- Directive A: Please rewrite the passage of the Entity Framework thread that begins at "class Program" and stops after "context = new EnumTestContext())", changing "EnumTestContext" to "TphTestContext" everywhere it occurs.

[[ Source text, beginning ]]

Logo Questions Linux Laravel Mysql Ubuntu Git Menu
 

Multiple CASE WHEN in Entity Framework with TPH and enumeration

I have a very strange behavior when using TPH on EF 6.1.3. Here is a basic example to reproduce :

public class BaseType
{
    public int Id { get; set; }
}
public class TypeA : BaseType
{
    public string PropA { get; set; }
}
public class TypeB : BaseType
{
    public decimal PropB { get; set; }
    public OneEnum PropEnum { get; set; }
}
public class TypeC : TypeB
{
    public int PropC { get; set; }
}

public enum OneEnum
{
    Foo,
    Bar
}

public partial class EnumTestContext : DbContext
{
    public EnumTestContext()
    {
        this.Database.Log = s => { Debug.WriteLine(s); };
    }
    public DbSet<BaseType> BaseTypes { get; set; }
}

class Program
{
    static void Main(string[] args)
    {
        Database.SetInitializer(new DropCreateDatabaseAlways<EnumTestContext>());
        using (var context = new EnumTestContext())
        {
            context.BaseTypes.Add(new TypeA() { Id = 1, PropA = "propA" });
            context.BaseTypes.Add(new TypeB() { Id = 2, PropB = 4.5M, /*PropEnum = OneEnum.Bar*/ });
            context.BaseTypes.Add(new TypeC() { Id = 3, PropB = 4.5M, /*PropEnum = OneEnum.Foo,*/ PropC = 123 });
            context.SaveChanges();

            var onetype = context.BaseTypes.Where(b => b.Id == 1).FirstOrDefault();

            Console.WriteLine("typeof {0} with {1}", onetype.GetType().Name, onetype.Id);
        }

        Console.WriteLine("Press any key to exit...");
        Console.ReadKey();
    }
}

This code works perfectly, but the generated query is extrememly weird and complex, especialy there are a lot of CASE WHEN

SELECT 
    [Limit1].[C1] AS [C1], 
    [Limit1].[Id] AS [Id], 
    [Limit1].[C2] AS [C2], 
    [Limit1].[C3] AS [C3], 
    [Limit1].[C4] AS [C4], 
    [Limit1].[C5] AS [C5]
    FROM ( SELECT TOP (1)

[[ Source text, end ]]
[[ Provided information, beginning ]]

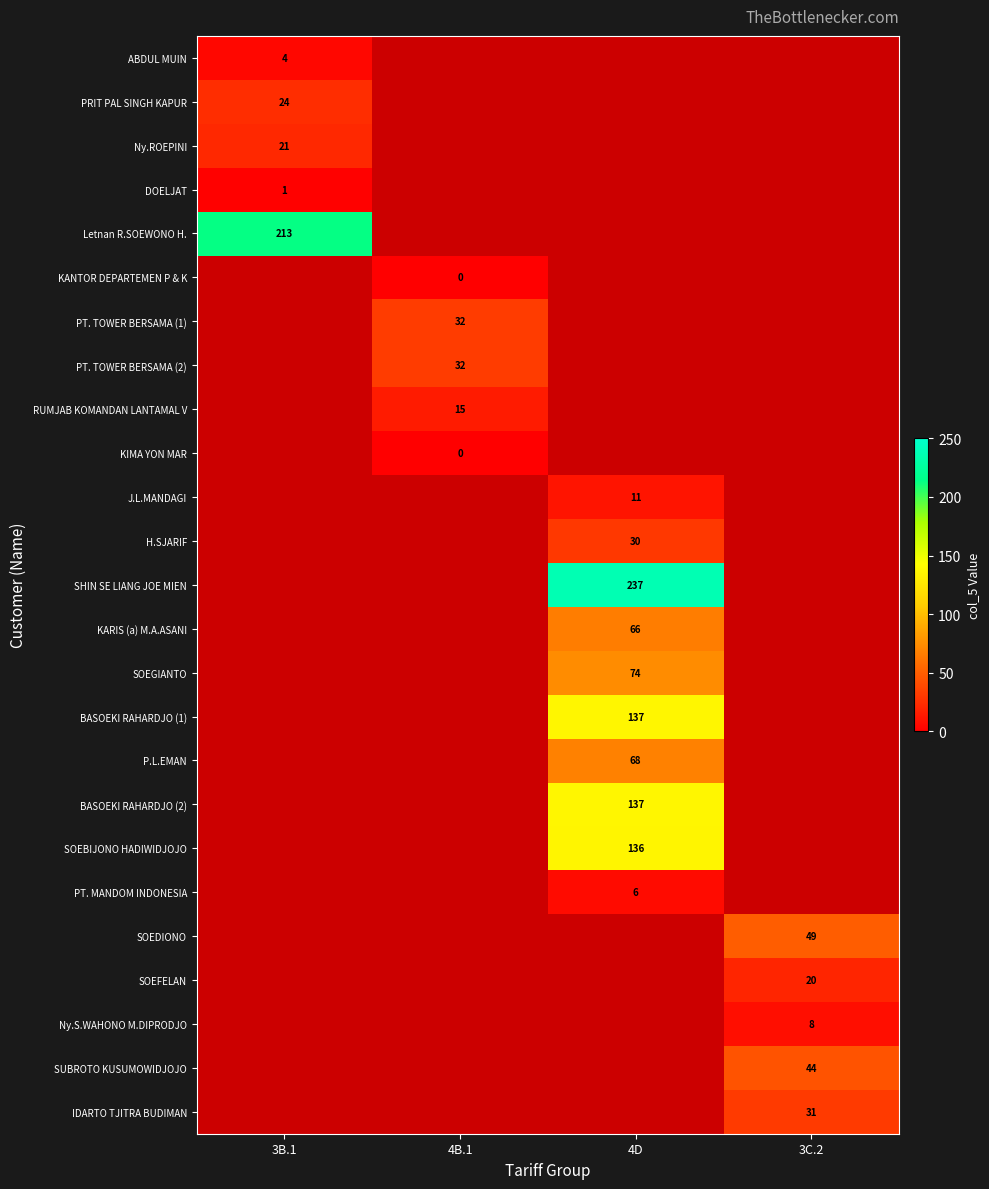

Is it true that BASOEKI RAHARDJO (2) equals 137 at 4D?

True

[[ Provided information, end ]]
[[ Provided information, beginning ]]

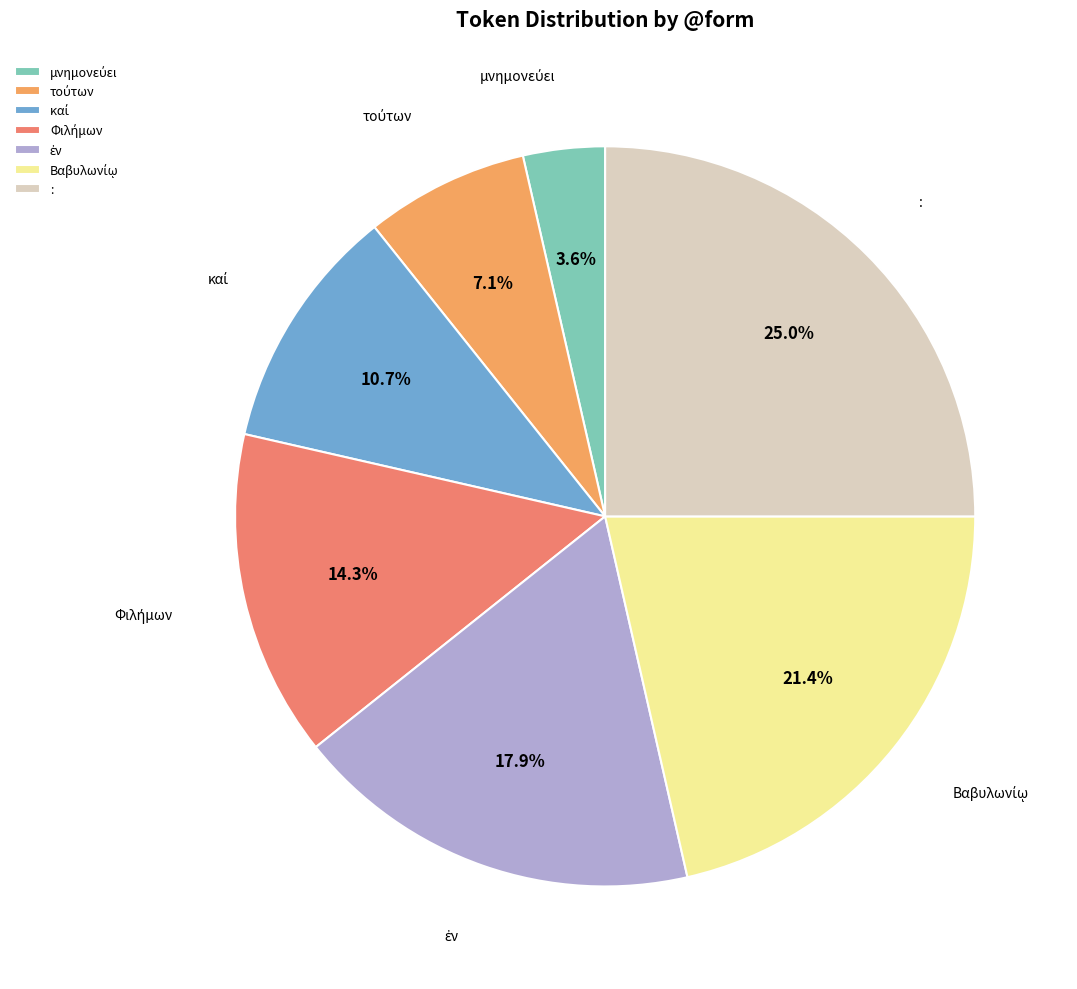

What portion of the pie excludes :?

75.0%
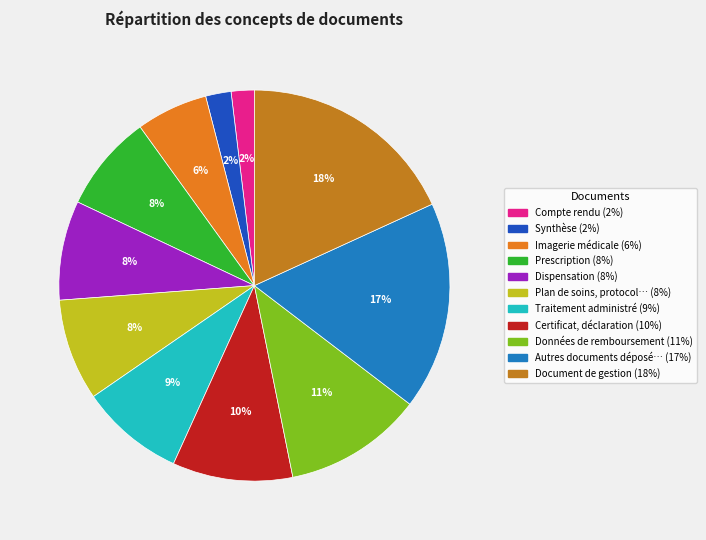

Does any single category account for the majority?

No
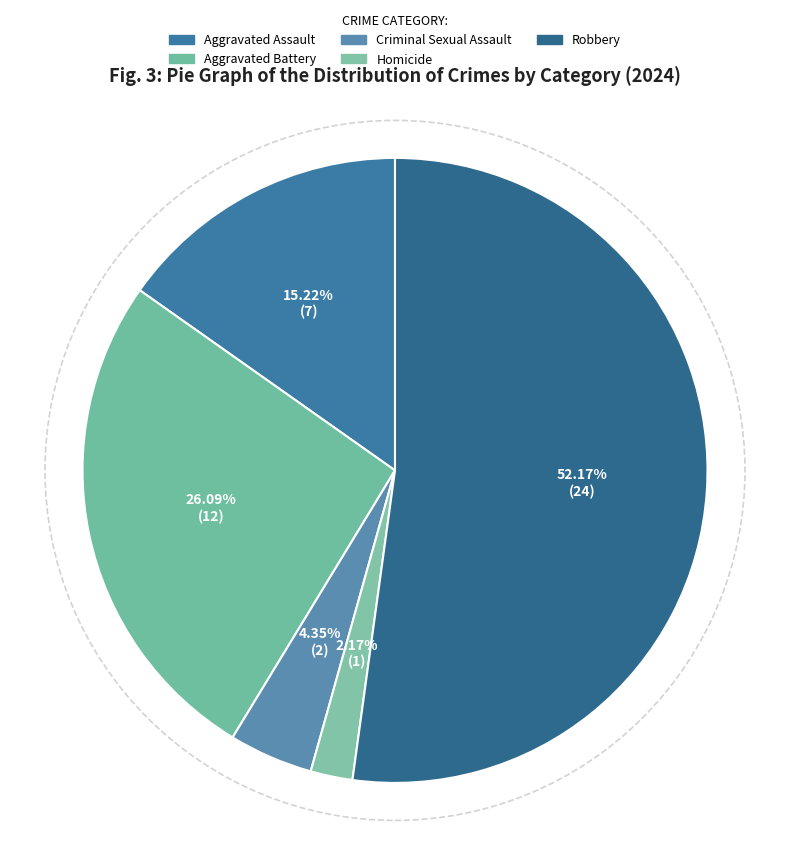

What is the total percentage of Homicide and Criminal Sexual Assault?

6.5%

[[ Provided information, end ]]

- Directive B: Find each line in the records that contains the string "What", matching case, and copy those lines out.

- Exercise solution A:
class Program
{
    static void Main(string[] args)
    {
        Database.SetInitializer(new DropCreateDatabaseAlways<TphTestContext>());
        using (var context = new TphTestContext())

- Exercise solution B:
What portion of the pie excludes :?
What is the total percentage of Homicide and Criminal Sexual Assault?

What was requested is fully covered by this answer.